INSTRUCTIONS FOR THE TASK: In your copy of the data, keep every word exact and include no pictures.

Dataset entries
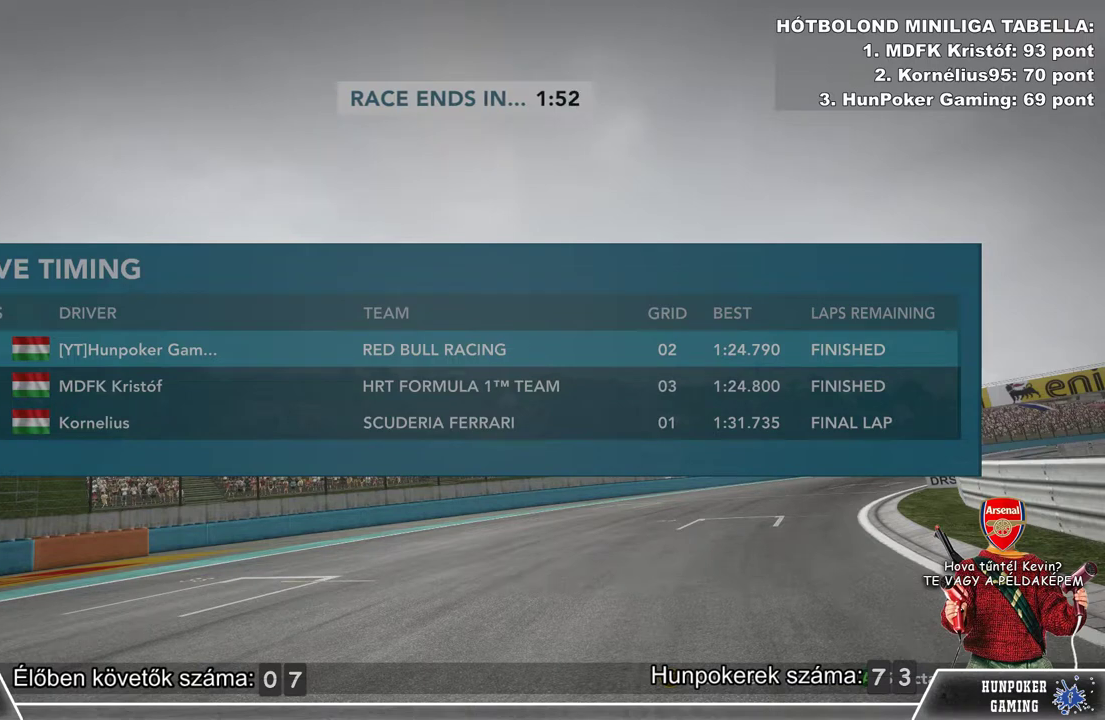
Gameplay with a controller (Xbox layout); each line is a JSON object with the inputs held at the frame after it. "events" lists button and stick changes between this image and that frame as [ms after this image, input, new state], when the widget could be followed in between.
{"buttons": [], "left_stick": "down", "right_stick": "center", "events": [[167, "left_stick", "down"], [400, "left_stick", "center"], [467, "left_stick", "down"]]}
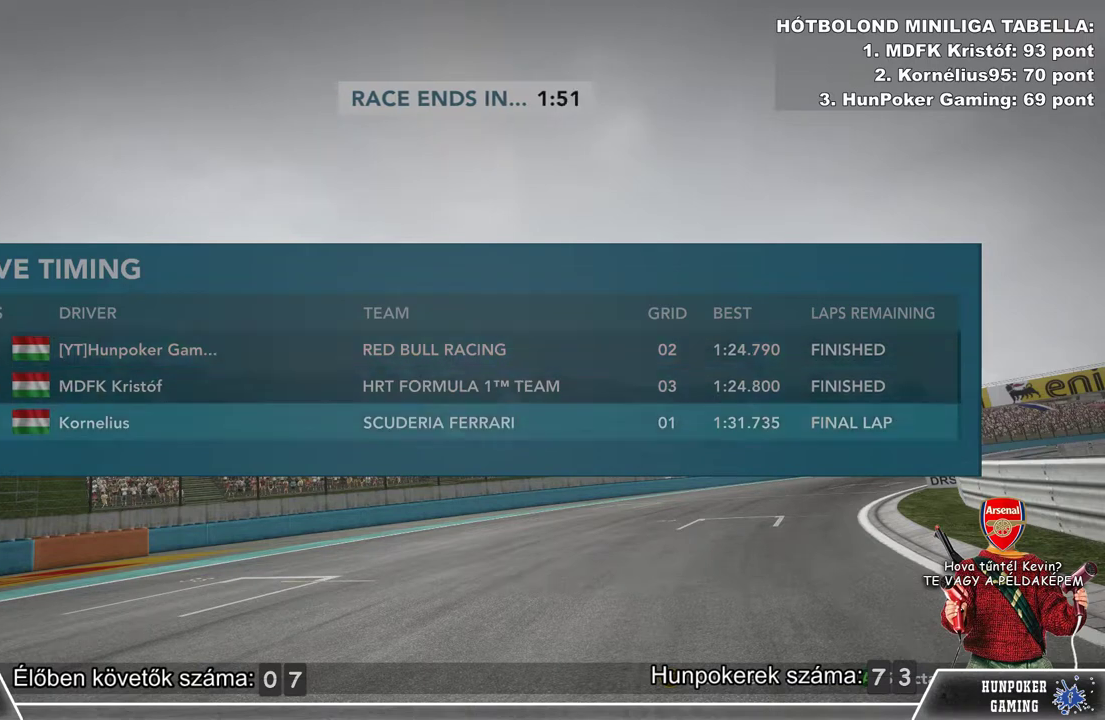
{"buttons": [], "left_stick": "center", "right_stick": "center", "events": [[167, "left_stick", "center"]]}
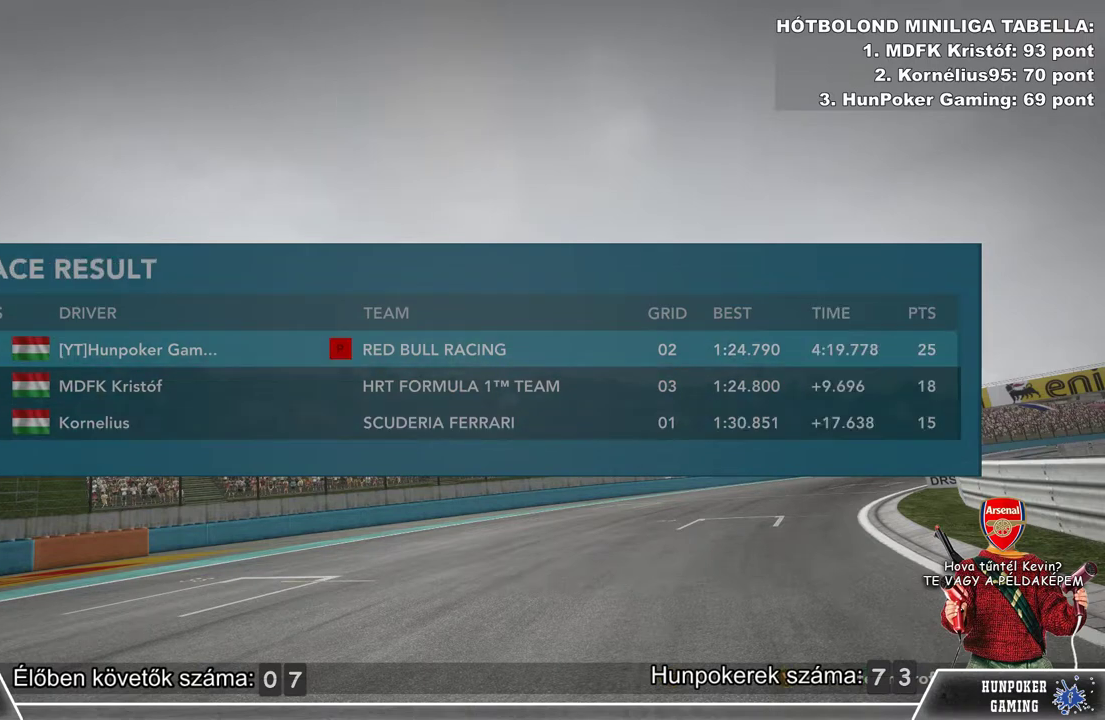
{"buttons": [], "left_stick": "center", "right_stick": "center", "events": []}
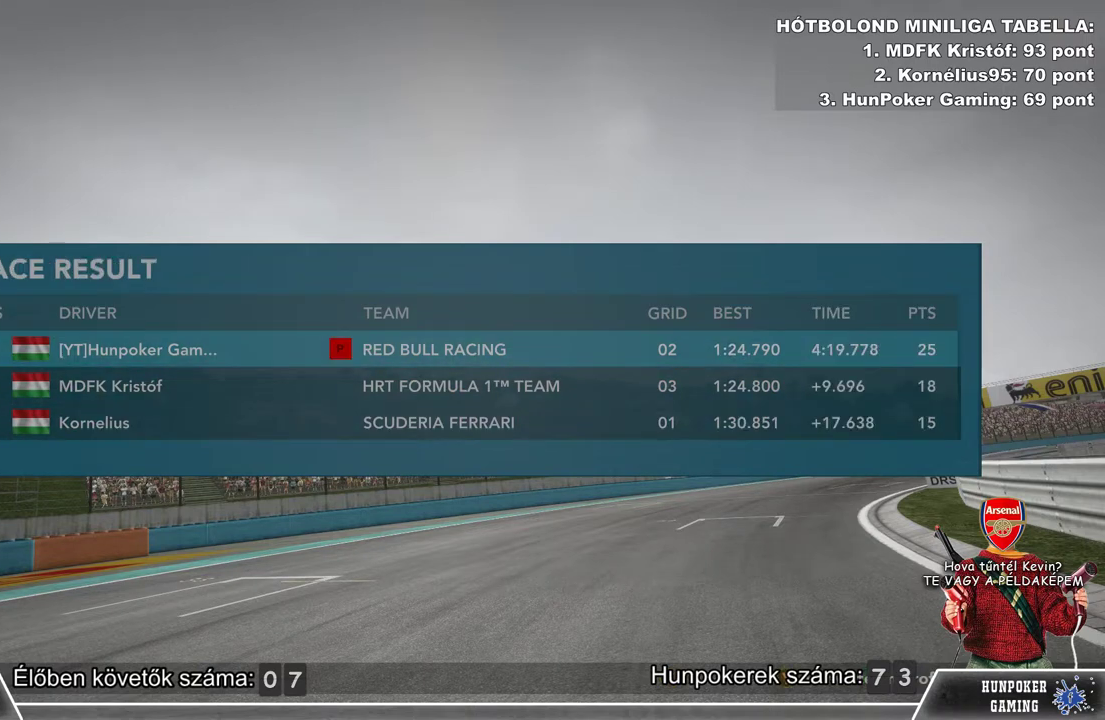
{"buttons": [], "left_stick": "center", "right_stick": "center", "events": [[33, "left_stick", "up"], [333, "left_stick", "center"]]}
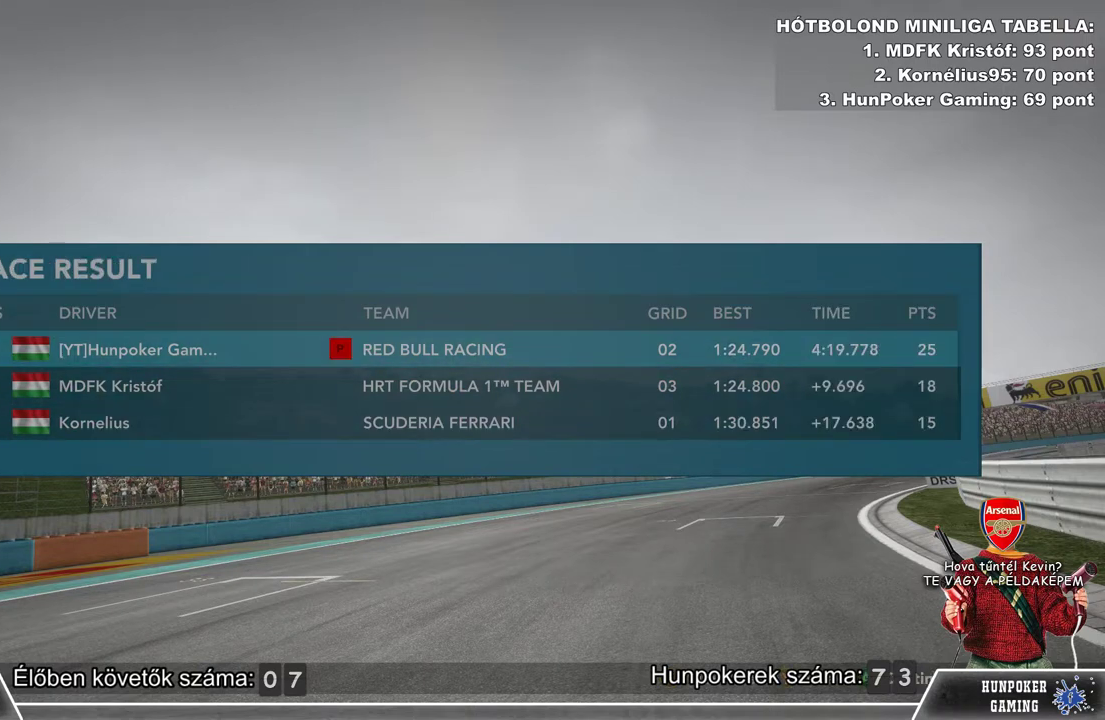
{"buttons": [], "left_stick": "down", "right_stick": "center", "events": [[300, "left_stick", "down"]]}
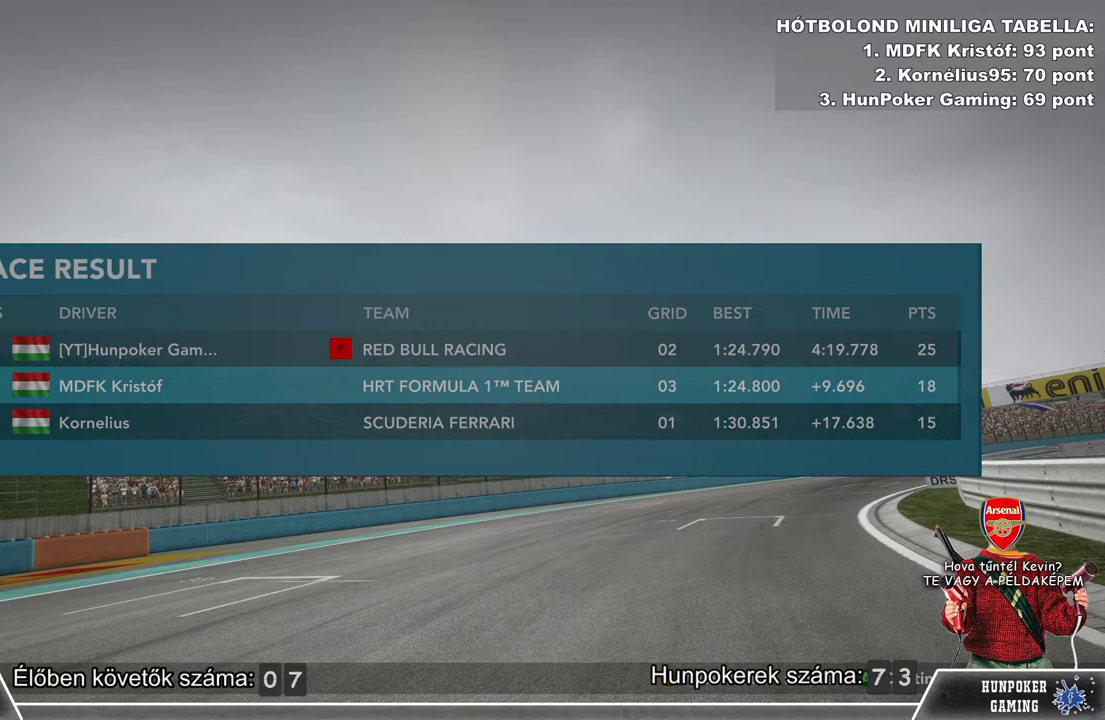
{"buttons": [], "left_stick": "center", "right_stick": "center", "events": [[33, "left_stick", "center"], [233, "left_stick", "up"], [400, "left_stick", "center"]]}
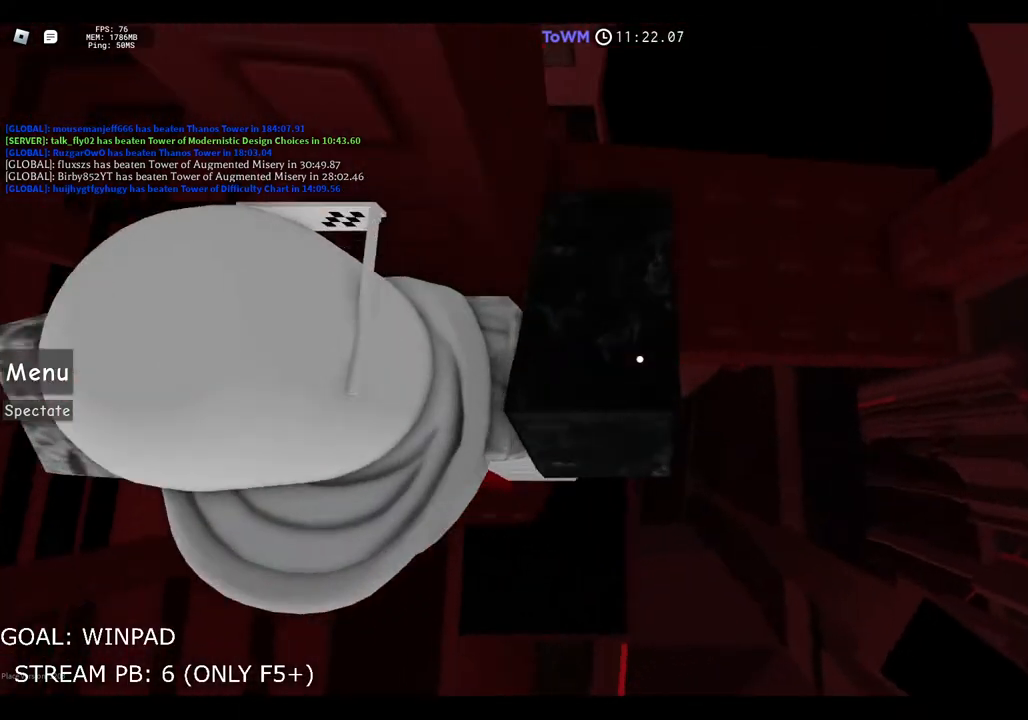
Gameplay with keyboard; each line is a JSON object with the keys held at the frame after it. "events" lists presses ("down") and releases ("up") of "a", "ctrl", "d", "e", "q", "s", "shift", "space" and "w" between this image and that frame as [ms after this image, input, new state], when the widget could be followed in between. No other keys are recorded. Mouse input is not recorded.
{"keys": [], "events": [[17, "w", "down"], [217, "w", "up"], [234, "d", "up"]]}
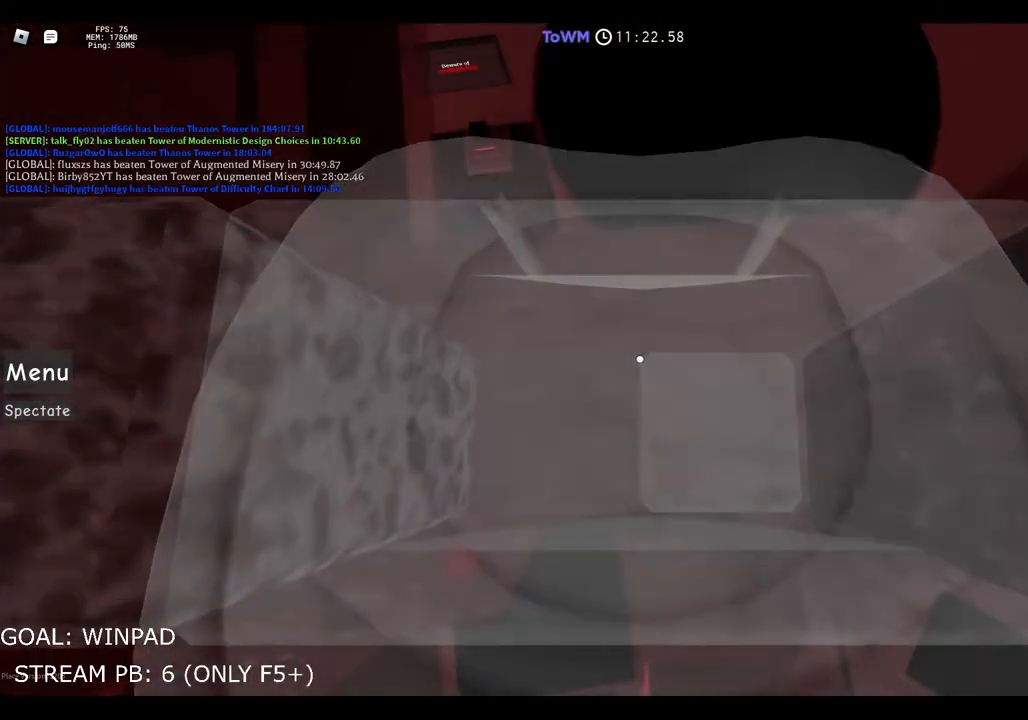
{"keys": [], "events": [[117, "d", "down"], [200, "d", "up"], [300, "d", "down"], [400, "d", "up"]]}
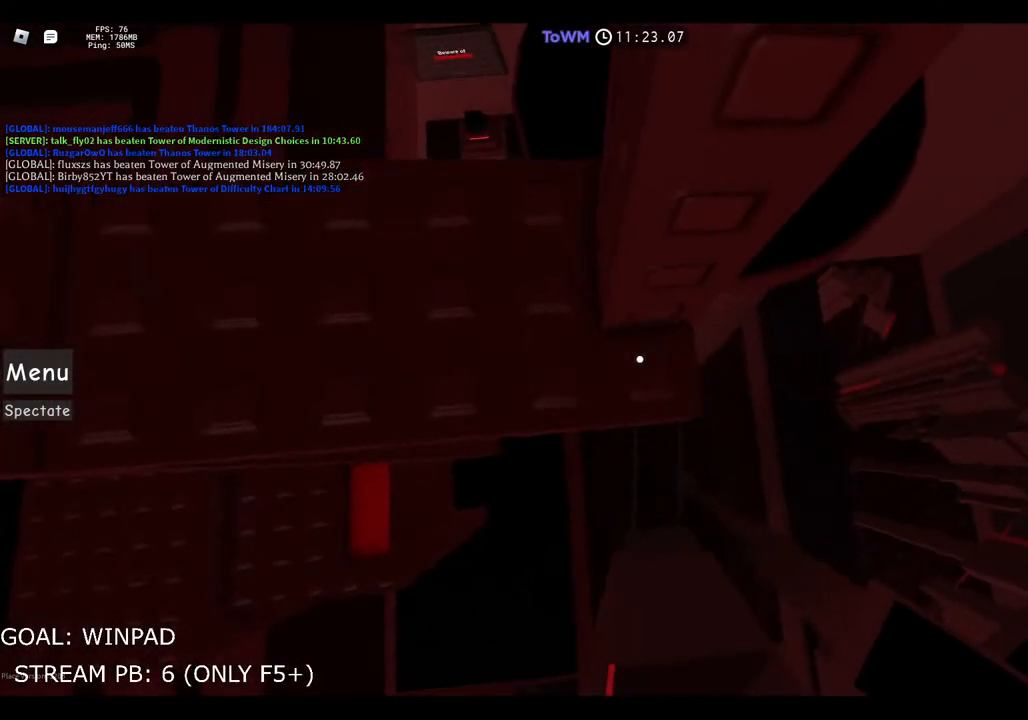
{"keys": [], "events": [[200, "w", "down"], [367, "w", "up"]]}
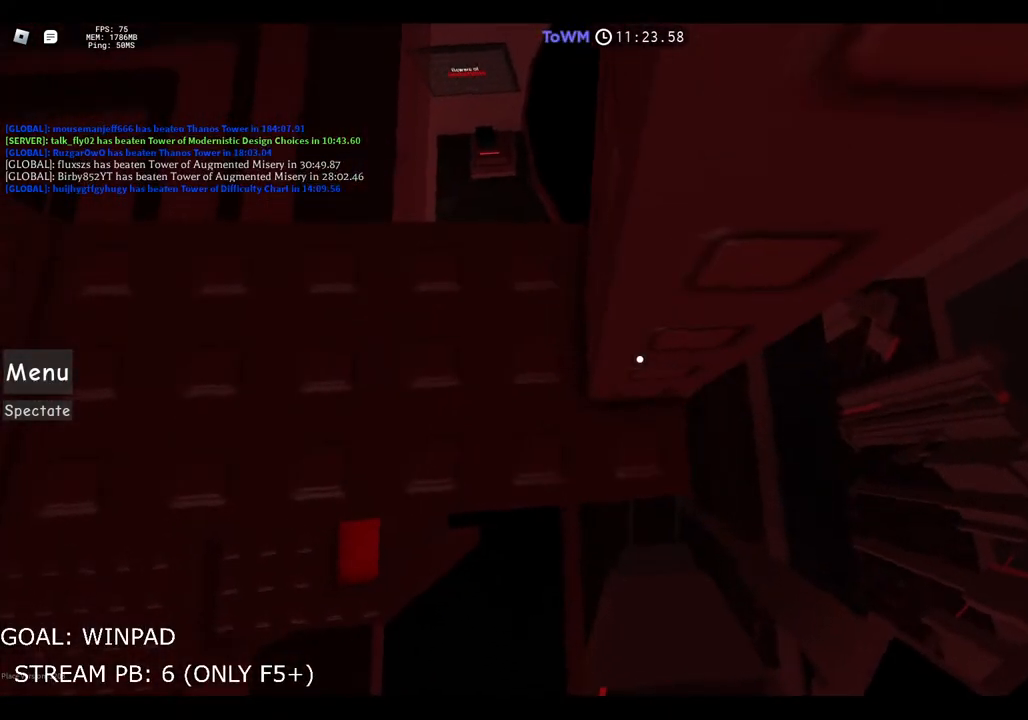
{"keys": [], "events": []}
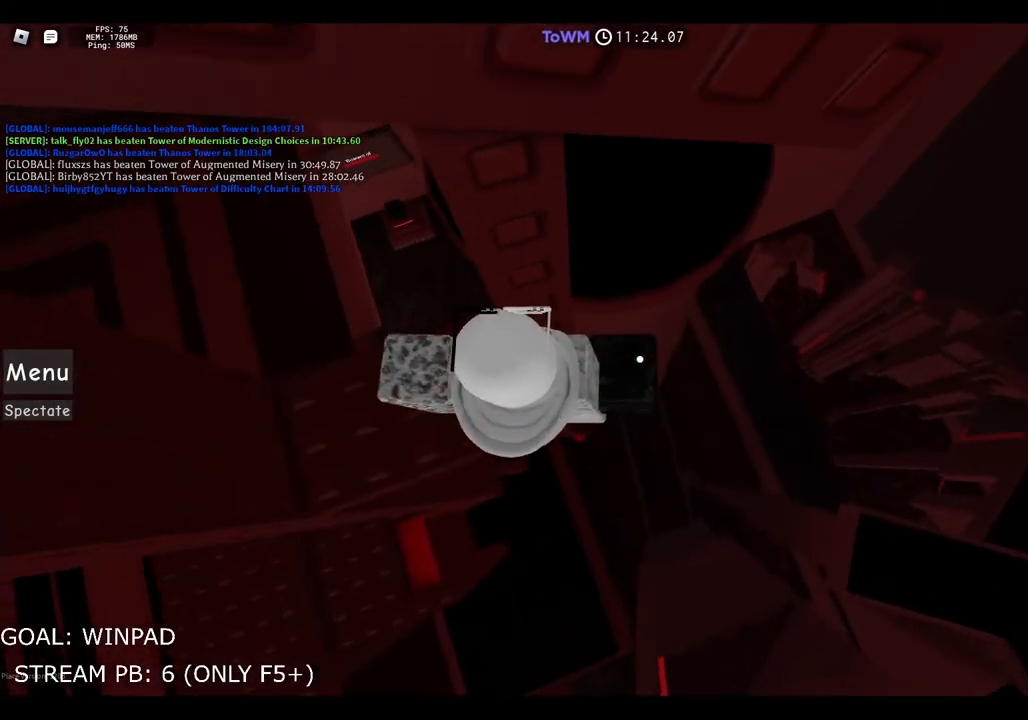
{"keys": ["d", "w"], "events": [[217, "d", "down"], [334, "space", "down"], [417, "w", "down"], [467, "space", "up"]]}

ANSWER TO THIS PROBLEM:
Gameplay with a controller (Xbox layout); each line is a JSON object with the inputs held at the frame after it. "events" lists button and stick changes between this image and that frame as [ms after this image, input, new state], when the widget could be followed in between.
{"buttons": [], "left_stick": "down", "right_stick": "center", "events": [[167, "left_stick", "down"], [400, "left_stick", "center"], [467, "left_stick", "down"]]}
{"buttons": [], "left_stick": "center", "right_stick": "center", "events": [[167, "left_stick", "center"]]}
{"buttons": [], "left_stick": "center", "right_stick": "center", "events": []}
{"buttons": [], "left_stick": "center", "right_stick": "center", "events": [[33, "left_stick", "up"], [333, "left_stick", "center"]]}
{"buttons": [], "left_stick": "down", "right_stick": "center", "events": [[300, "left_stick", "down"]]}
{"buttons": [], "left_stick": "center", "right_stick": "center", "events": [[33, "left_stick", "center"], [233, "left_stick", "up"], [400, "left_stick", "center"]]}
Gameplay with keyboard; each line is a JSON object with the keys held at the frame after it. "events" lists presses ("down") and releases ("up") of "a", "ctrl", "d", "e", "q", "s", "shift", "space" and "w" between this image and that frame as [ms after this image, input, new state], when the widget could be followed in between. No other keys are recorded. Mouse input is not recorded.
{"keys": [], "events": [[17, "w", "down"], [217, "w", "up"], [234, "d", "up"]]}
{"keys": [], "events": [[117, "d", "down"], [200, "d", "up"], [300, "d", "down"], [400, "d", "up"]]}
{"keys": [], "events": [[200, "w", "down"], [367, "w", "up"]]}
{"keys": [], "events": []}
{"keys": ["d", "w"], "events": [[217, "d", "down"], [334, "space", "down"], [417, "w", "down"], [467, "space", "up"]]}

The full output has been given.